Hansaari power plant will become the center of the developing Suvilahti cultural area in the port area.
The still-operating Helsinki power plant will be turned into a large center of culture and arts, follows from the document “Art and Culture in Helsinki – 2030”.At the request of the city authorities, it was prepared by a working group of independent artists and other representatives of culture, which, among others, included Professor of the Helsinki University of the Arts Elina Knikhtila and choreographer Sonia Lindfors.

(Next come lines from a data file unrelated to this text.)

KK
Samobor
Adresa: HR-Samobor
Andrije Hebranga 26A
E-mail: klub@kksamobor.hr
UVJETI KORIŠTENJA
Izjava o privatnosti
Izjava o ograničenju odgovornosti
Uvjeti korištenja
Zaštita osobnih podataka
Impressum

At the request of the city authorities, it was prepared by a working group of independent artists and other representatives of culture, which, among others, included Professor of the Helsinki University of the Arts Elina Knikhtila and choreographer Sonia Lindfors.
If the project comes to fruition, this cultural initiative would be comparable to the Tate Modern, which was originally occupied by the Bankside Power Station on the banks of the Thames in London.
The initiative could also include the relocation of the Helsinki Art Museum, which is now located in the famous Tennispalatsi building, built in the late 1930s. The Helsinki City Hall is considering the possibility of equipping a new space for the Suvilahti Art Museum on the territory where there are now empty gas tanks. The new cultural and artistic project released this week also includes ideas related to the refurbishment of the Hanasaari power plant near the gas tanks in Suvilahti.
The authors of the project also remember about the already existing plans to create new institutions. Among them, there is the Museum of Architecture and Design, a joint project of foundations supporting city and state museums. They already have a plot of land reserved for it, and there is an interest in constructing a building for a new museum that will combine architecture and design, both at the city and at the state level. In terms of funding, the document assumes that the city of Helsinki will confirm an increase in the operating budget and in the allocation of grants for a culture so that their amounts at least correspond to population growth and spending.
In 2018, the city spent € 99.5 million on arts and culture (the Helsinki Art Museum received a government grant of € 6.3 million).